Once upon a time (last fall, actually!) I bought a really enormous, toddler sized butternut squash at the farmer’s market for two dollars. I was so excited about this deal that I completely disregarded every other time I had brought home similarly large squashes only to allow them to reside in my kitchen rent free until I eventually threw them in the trash.
Bursting with pride, I showed my huge squash to my husband (who totally remembered all the other squash tenants who have live in our kitchen and was thus totally unimpressed). I brushed off his cynicism and loaded the squash into the potato bin and promptly ignored it for the better part of six months.
Sometimes though, sometimes you’ve just got to seize the day. Or the squash. Full disclosure; the prospect of using bacon was a motivating factor. Whatevs. I made this soup. With that squash. And the bacon. And it was deeeee-licious. The way anything flavored with bacon and deep brown colored onions is.
If you’ve ever kept a squash around for a long time, please know that it’s almost never too late. Those things stay good for just about ever.
Also, everything is just a little better when it involves some bacon.
- 1 large butternut squash (about 4 cups), peeled and cut into large chunks
- 2 whole carrots, peeled and cut into large chunks
- ½ pounds raw bacon, chopped
- 1 large onion, chopped
- 4 cloves garlic, peeled
- 4 cups chicken stock
- 1 teaspoon salt
- 1 teaspoon thyme
- pepper (to taste)
- sourcream (garnish)
- scallions (garnish)
- bacon (garnish - will be left from making croutons)

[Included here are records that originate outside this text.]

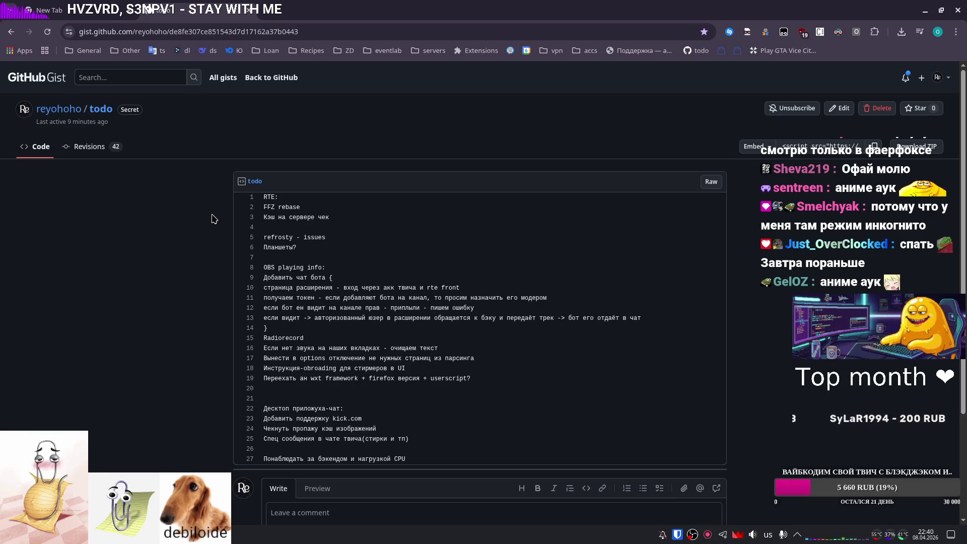
Open a Chrome Incognito window and close it again.
key("ctrl+shift+n")
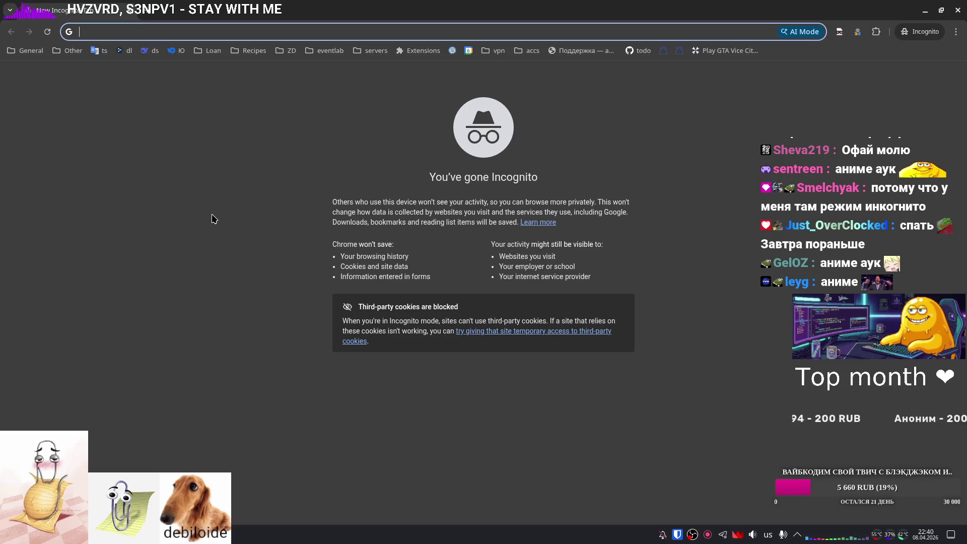
key("ctrl+w")
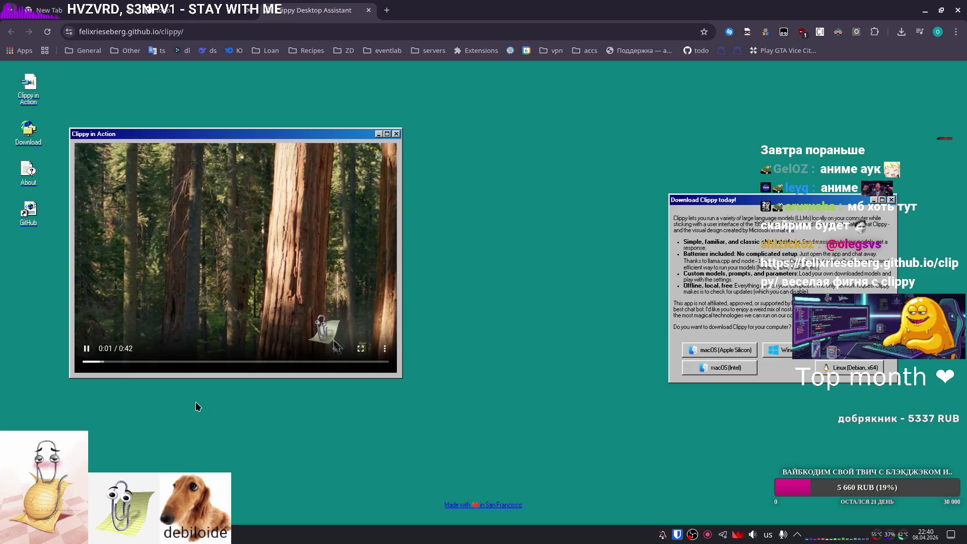
Pause and resume the Clippy demo video, then bring up the application launcher.
left_click(357, 320)
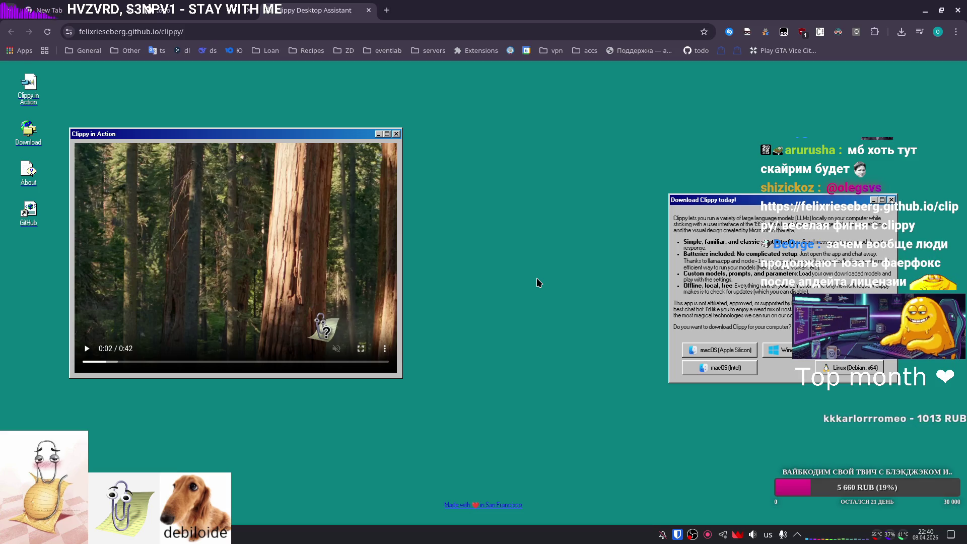
left_click(175, 336)
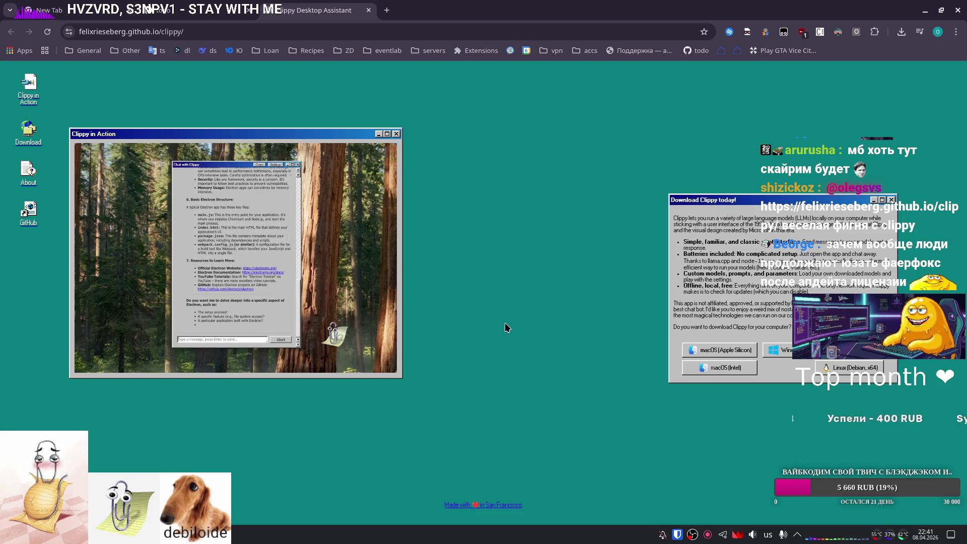
right_click(373, 533)
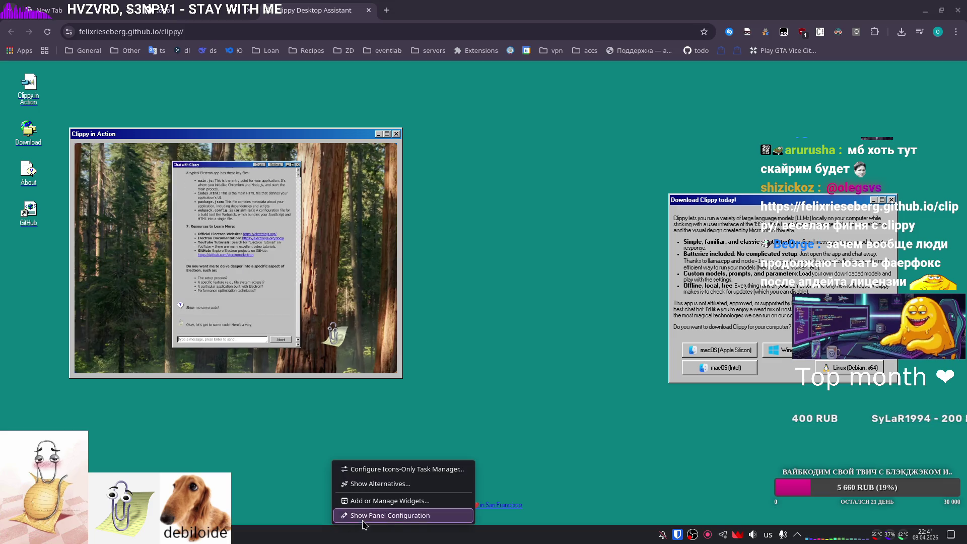
key("super")
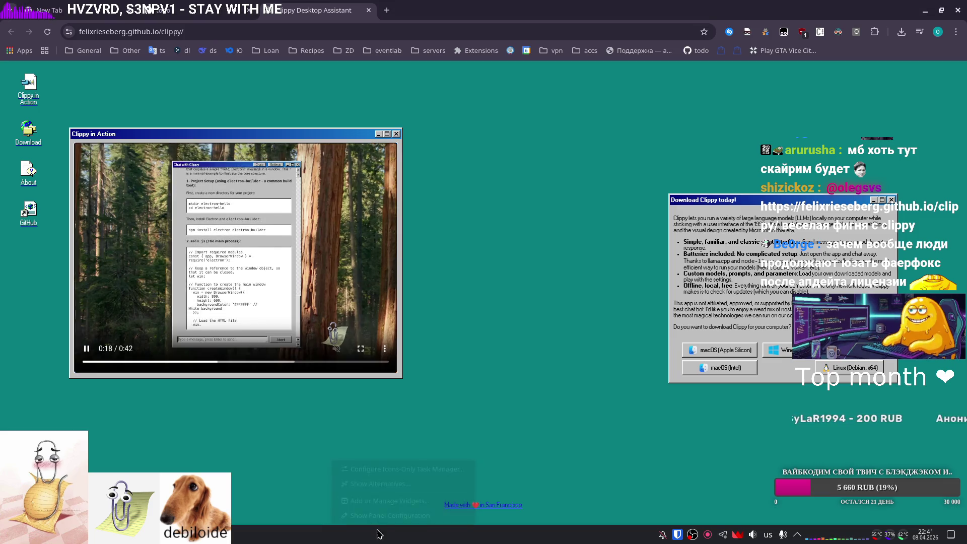
Apply the Reactionary Plus global theme in System Settings, then return to the browser.
left_click(249, 325)
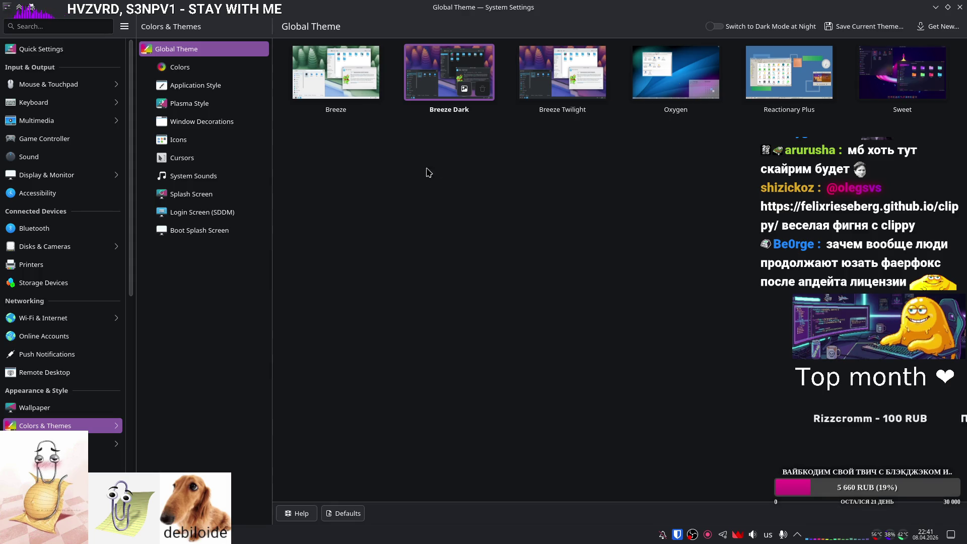
left_click(787, 68)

- 4 slices whole wheat bread, cubed
- 4 slices bacon, chopped
- ½ teaspoon garlic powder
- 1 tablespoon parmesan cheese, grated
- Preheat oven to 400 degrees F. Lightly oil a baking sheet or coat with nonstick spray.
- Place squash, onion, carrot, and garlic in a single layer onto the prepared baking sheet.
- Place into oven and bake for 20 minutes.
- After 20 minutes, remove pan from over. Reduce heat to 350 degrees, stir vegetables, add bacon and return to over for an additional 15-20 minutes until squash is tender and bacon is crisp.
- Heat a large stockpot over medium heat. Add butternut squash mixture and thyme, and cook, stirring occasionally, until fragrant, about 1-2 minutes; season with salt and pepper, to taste. Stir in chicken stock and puree with an immersion blender.
- Allow soup to simmer for 5-10 minutes. If the soup is too thick, add more chicken stock as needed until desired consistency is reached.
- Fry bacon until crisp in a heavy skillet on medium heat.
- When the bacon is crisp remove from skillet to drain on paper towel, add the cubed bread.
- Stir and turn the bread frequently until it is golden on all sides - about five minutes.
- Season to taste with pepper, cheese, and garlic powder
- Serve soup immediately, garnished with croutons, bacon, sour cream, and scallions.